When the word “intimacy” is introduced into a conversation, the most common meaning of that word is “sex.”
But intimacy is so much more than sex. Intimacy means deeply knowing another person and feeling deeply known. That doesn’t happen in a conversation in a bar or during a fun day at the beach or even at times during sex.
Deeply “knowing and being known” is not something that can happen fully in a short time. There are many types of intimacy upon which a strong marriage can be built. If sex is the only area of “intimacy” that a couple experiences, then there is very little left when sex is not possible because of illness, life circumstances or physical changes and challenges.
TYPES OF INTIMACY
Consider the different types of intimacy that are listed below and evaluate how your relationship rates in these different areas. You might use a scale of 1 to 10 with 1 being “we stink” and 10 being “we shine” on this one. (Really, we all know that there are no 10’s, so don’t exaggerate!)

### PROBLEM SET
(A) Please copy the stretch of the text on intimacy from "When the word" through "changes and challenges." word for word.
(B) Resume the text on intimacy, writing on from its final sentence.
The entries below were taken from a different source.

### DATASET RECORDS

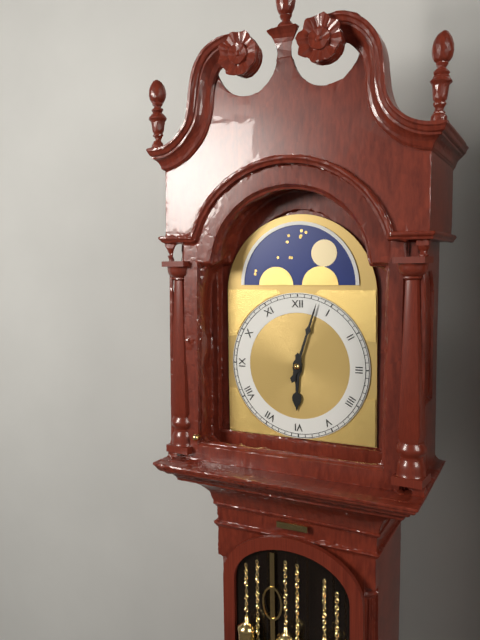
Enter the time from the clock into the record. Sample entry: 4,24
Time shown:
6,03
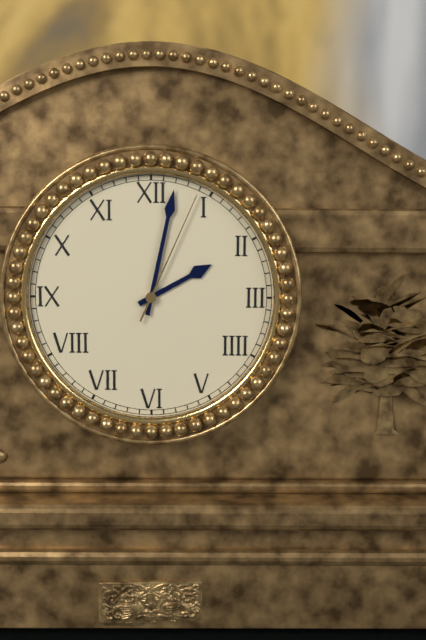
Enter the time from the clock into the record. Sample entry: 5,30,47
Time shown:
2,02,04
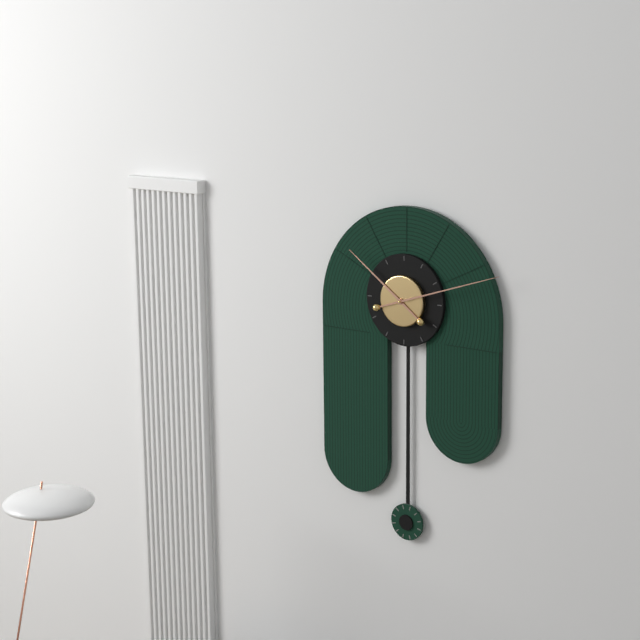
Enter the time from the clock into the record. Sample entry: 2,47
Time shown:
10,12
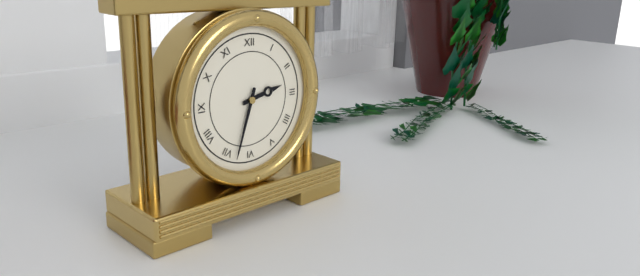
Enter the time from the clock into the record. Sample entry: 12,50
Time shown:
2,33
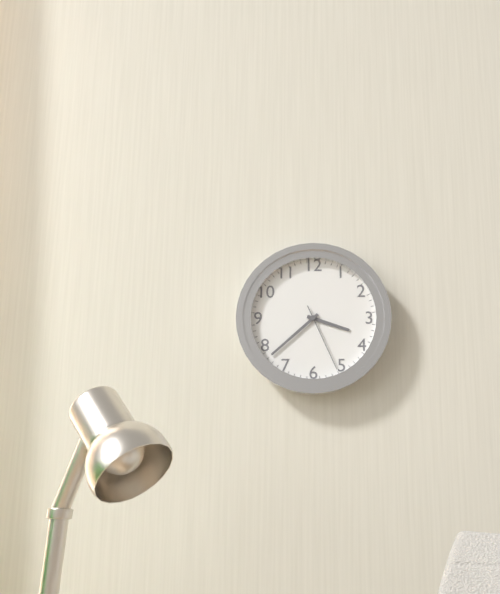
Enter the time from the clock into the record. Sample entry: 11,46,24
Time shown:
3,38,26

### OUTPUTS FOR THE TASKS
(A)
When the word “intimacy” is introduced into a conversation, the most common meaning of that word is “sex.”
But intimacy is so much more than sex. Intimacy means deeply knowing another person and feeling deeply known. That doesn’t happen in a conversation in a bar or during a fun day at the beach or even at times during sex.
Deeply “knowing and being known” is not something that can happen fully in a short time. There are many types of intimacy upon which a strong marriage can be built. If sex is the only area of “intimacy” that a couple experiences, then there is very little left when sex is not possible because of illness, life circumstances or physical changes and challenges.

(B)
- Emotional Intimacy. This is the closeness that develops as a couple shares their thoughts, feelings and desires. Each one becomes vulnerable and opens their heart to the other so that their mate knows what’s going on inside of them. Emotional intimacy is what makes a marriage last. You become each other’s best friend, confidant and encourager. Your partner is the first person that you go to in happy times or sad times. They’re the first person that you think of when you have good news. You know each other as well, or better, than you know yourself.
To enhance your emotional intimacy:
- Do your best to understand your mate… their hopes, fears, desires, joys, etc.
- Do a “highs and lows” conversation daily. Each of you express the high point and low point of your day and how it made you feel. Be empathetic and understanding.
- Be open and vulnerable to your mate. Trust them with the “not-so-good” parts of yourself. Emotional intimacy is to love and accept someone, “warts and all.”
- Spiritual Intimacy. Sharing spiritual beliefs and practices can prove to be the bond that holds a marriage together throughout all of their life together. Respect, understanding and appreciation for your partner’s beliefs is essential to spiritual intimacy. Have you shared your belief about the ultimate power, God or whatever you believe in, and how important your beliefs are to you? How do you believe that God or the ultimate power interacts with human beings – with you? What spiritual guidance or direction will/do you give your children? Spiritual intimacy not only strengthens the relationship between couples, but gives them the power to handle life’s crises far better than others who have not connected at this very deep and crucial level.
To enhance your spiritual intimacy:
- Have a conversation with your spouse about your worldview and spiritual beliefs
- Hold hands with your spouse and pray silent prayers. Squeeze their hand when you are done.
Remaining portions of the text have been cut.